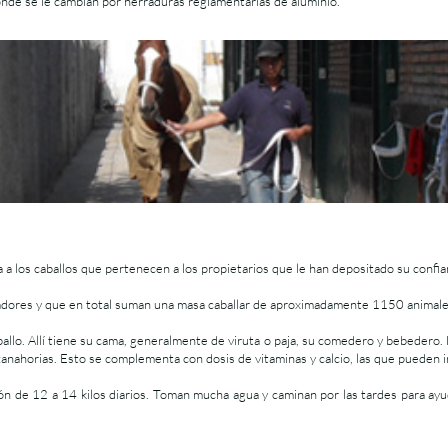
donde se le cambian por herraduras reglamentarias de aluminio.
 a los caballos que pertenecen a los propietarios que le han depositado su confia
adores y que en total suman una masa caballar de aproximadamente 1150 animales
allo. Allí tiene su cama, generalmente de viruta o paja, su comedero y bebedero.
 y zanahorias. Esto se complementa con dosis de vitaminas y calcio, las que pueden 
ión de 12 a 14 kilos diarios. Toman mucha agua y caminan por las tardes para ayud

• • • • •

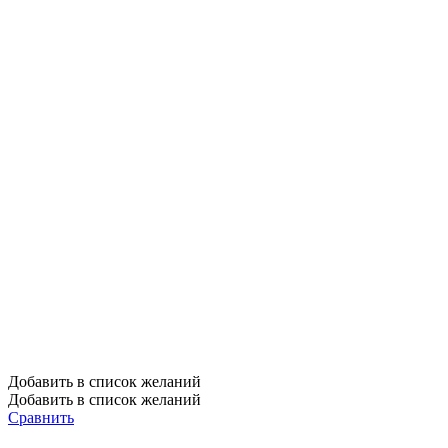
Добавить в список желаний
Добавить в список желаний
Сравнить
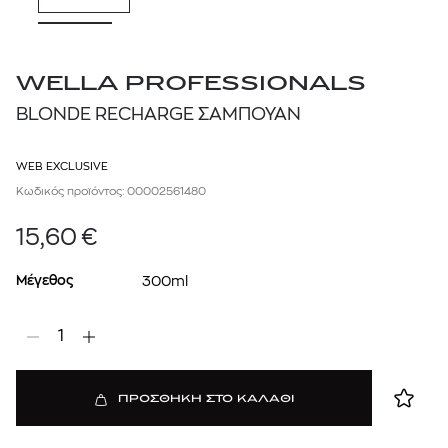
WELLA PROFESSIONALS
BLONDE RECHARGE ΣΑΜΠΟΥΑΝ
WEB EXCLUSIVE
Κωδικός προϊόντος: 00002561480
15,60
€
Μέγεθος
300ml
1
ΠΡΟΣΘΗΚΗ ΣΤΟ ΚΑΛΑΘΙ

• • • • •

> **Instructions to follow**: All that belongs in your answer is the stretch of entries above from the line with "donde se le" through the line with "ión de 12 a", printed exactly.

> **Task solution**:
donde se le cambian por herraduras reglamentarias de aluminio.
 a los caballos que pertenecen a los propietarios que le han depositado su confia
adores y que en total suman una masa caballar de aproximadamente 1150 animales
allo. Allí tiene su cama, generalmente de viruta o paja, su comedero y bebedero.
 y zanahorias. Esto se complementa con dosis de vitaminas y calcio, las que pueden 
ión de 12 a 14 kilos diarios. Toman mucha agua y caminan por las tardes para ayud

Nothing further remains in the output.